> **Görev 1**
Gösterilen metne göre, "Olmak’lar" başlıklı yazıda anılan Lacivert Dergi sayısının hangi konuya ayrıldığını belirtin.

Bu gece bu muhteşem filmi - yine, tekrar ve yeniden - izleme gecesi.
31 Ağustos 2023 Perşembe
31 Ağustos
30 Ağustos 2023 Çarşamba
Hüznün tadı, kokusu
10 sene oldu bugün.
Hüznün kokusu tarçın, tadı ise hafif kekremsi ceviz, tereyağı, şeker ve sütle yoğurulmuş irmik midir?
Hayır geçmiyor. Bazı şeyler zamanla geçmiyor. Sevdiğin biriyse, unutulmuyor. Ufacık anlar kalıyor ondan geriye. Koku, tad, his, ses ve görüntüler, bu beş duyuya ait hatıralar, hiç tahmin etmediğin, yaşarken son derece sıradan sanılan anlar kalıyor ve ufacık hatırlatıcılar olarak seninle birlikte yaşamaya devam ediyor.. Hem çok ağır, hem de çok güzel değil mi bu?
29 Ağustos 2023 Salı
Günün Yeşili
Yemyeşil bir gövdeden - ama bak dikkat et tek bir gövdeden - bunca farklı renkler nasıl çıkabilir ya rabbim?!
Bu nasıl bir güzelliktir, büyüt de bak, tek bir çiçeğin içinde bile iki hattâ üç farklı renk..!
En sevdiğim çiçek sardunya mıydı, kır papatyası mıydı, hayır sanırım akşam sefası!
28 Ağustos 2023 Pazartesi
Günün Sarısı
Şehirleri mutlaka yürüyerek gezenlerdenim. Ne kadar büyük olurlarsa olsunlar, ben yürüdükçe ve o metropollerin içindeki ufacık detaylarla göz göze geldikçe, kısa süreliğine de olsa, kendimi onlara belki sakinleri kadar ait hissediyorum..
27 Ağustos 2023 Pazar
Günün kırmızısı
Kış hazırlıklarının en güzeli.
Keşke kokuları biriktirebildiğimiz, yeniden hatırlamak istediğimizde tek tuşla ulaşabildiğimiz, birbirimizle paylaşabildiğimiz bir teknolojimiz olsaydı.. Elbet olacak bir gün, ama bu koku kalacak mı o güne, işte ondan emin değilim..
O yüzden; çek içine! Gözlerini kapat, sadece burun ol. Çek çekebildiğince..
26 Ağustos 2023 Cumartesi
Günün mavisi
25 Ağustos 2023 Cuma
Olmak’lar
Zeynep Merdan’ın dün bloğunda da paylaştığı, Lacivert Dergi’nin Narsisizm üzerine ayırılmış Temmuz sayısında yer alan şu yazısı, güzel bir derleme. Tavsiye ederim.
Mesleki ve insanî anlamda sık düşündüğüm konular. Sonuçta hepimiz - bir sosyal medya uyumsuzu olarak ben de - sanallık / gerçeklik arasındaki okyanusta çırpınıp duruyoruz. Bir insanın gerçekte olduğu kişi ile sanal dünyadaki aksi (yazıda da dendiği gibi “olmak istediği kişi”) arasındaki fark açıldıkça, ben ondan uzaklaşmayı tercih ediyorum. Çünkü aklım karışıyor, o mu bu mu doğru ve gerçek, benim gibi gerçeği ve yalnızca gerçeği kabul eden insanlar için zor.

> **İşlenecek Veriler**
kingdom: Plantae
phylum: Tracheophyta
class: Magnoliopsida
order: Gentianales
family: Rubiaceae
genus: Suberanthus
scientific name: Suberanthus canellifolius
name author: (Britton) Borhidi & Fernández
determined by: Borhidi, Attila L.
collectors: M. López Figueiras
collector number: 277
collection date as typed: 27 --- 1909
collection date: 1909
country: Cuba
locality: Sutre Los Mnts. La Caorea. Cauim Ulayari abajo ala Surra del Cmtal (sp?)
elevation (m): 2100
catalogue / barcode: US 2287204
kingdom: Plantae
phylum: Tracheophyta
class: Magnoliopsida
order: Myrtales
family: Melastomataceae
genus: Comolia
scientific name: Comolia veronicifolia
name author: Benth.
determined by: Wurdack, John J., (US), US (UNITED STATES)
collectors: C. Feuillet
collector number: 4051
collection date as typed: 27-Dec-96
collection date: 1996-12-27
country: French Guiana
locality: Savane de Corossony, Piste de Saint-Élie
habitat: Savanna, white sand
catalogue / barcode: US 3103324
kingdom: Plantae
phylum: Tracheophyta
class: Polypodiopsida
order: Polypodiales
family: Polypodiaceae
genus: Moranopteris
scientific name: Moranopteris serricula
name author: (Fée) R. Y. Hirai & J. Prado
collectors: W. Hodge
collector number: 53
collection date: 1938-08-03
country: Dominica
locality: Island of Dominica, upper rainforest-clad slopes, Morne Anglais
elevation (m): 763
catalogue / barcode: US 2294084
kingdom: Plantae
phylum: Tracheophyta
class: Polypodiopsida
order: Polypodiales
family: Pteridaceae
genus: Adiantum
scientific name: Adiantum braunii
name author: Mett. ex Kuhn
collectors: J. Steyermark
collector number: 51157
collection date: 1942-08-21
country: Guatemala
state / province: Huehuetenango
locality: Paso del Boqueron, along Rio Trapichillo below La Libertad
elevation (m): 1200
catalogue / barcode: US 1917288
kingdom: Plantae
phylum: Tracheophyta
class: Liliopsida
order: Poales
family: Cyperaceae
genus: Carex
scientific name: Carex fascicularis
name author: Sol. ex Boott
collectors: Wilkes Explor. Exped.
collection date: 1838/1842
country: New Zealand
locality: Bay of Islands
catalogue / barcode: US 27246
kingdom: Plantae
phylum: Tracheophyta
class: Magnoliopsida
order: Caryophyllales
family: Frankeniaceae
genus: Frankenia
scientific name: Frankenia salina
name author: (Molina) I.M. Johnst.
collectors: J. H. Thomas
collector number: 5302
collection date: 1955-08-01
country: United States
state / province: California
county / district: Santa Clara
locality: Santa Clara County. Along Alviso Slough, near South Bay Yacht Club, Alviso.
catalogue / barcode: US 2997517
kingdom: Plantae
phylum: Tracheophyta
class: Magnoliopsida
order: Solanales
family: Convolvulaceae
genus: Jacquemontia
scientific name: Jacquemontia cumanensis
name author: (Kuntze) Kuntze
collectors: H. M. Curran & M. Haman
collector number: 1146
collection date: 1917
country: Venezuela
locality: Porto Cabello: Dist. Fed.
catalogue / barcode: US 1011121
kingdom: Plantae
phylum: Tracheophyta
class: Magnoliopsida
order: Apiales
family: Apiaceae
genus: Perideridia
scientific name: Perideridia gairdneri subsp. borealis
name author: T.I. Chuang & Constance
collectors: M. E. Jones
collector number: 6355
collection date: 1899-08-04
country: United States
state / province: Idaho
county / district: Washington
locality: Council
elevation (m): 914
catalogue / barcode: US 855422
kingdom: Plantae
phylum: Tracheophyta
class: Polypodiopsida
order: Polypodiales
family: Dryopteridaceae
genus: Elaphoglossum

> **Görev 2**
Satırlarda "state / province: Idaho" ifadesini içeren satırdan satırların sonuna kadar uzanan kısmı, iki uç da dahil olmak üzere hiç değiştirmeden yazın.

> **Nihai Sonuç 1**
Narsisizm konusuna ayrılmış Temmuz sayısı.

> **Nihai Sonuç 2**
state / province: Idaho
county / district: Washington
locality: Council
elevation (m): 914
catalogue / barcode: US 855422
kingdom: Plantae
phylum: Tracheophyta
class: Polypodiopsida
order: Polypodiales
family: Dryopteridaceae
genus: Elaphoglossum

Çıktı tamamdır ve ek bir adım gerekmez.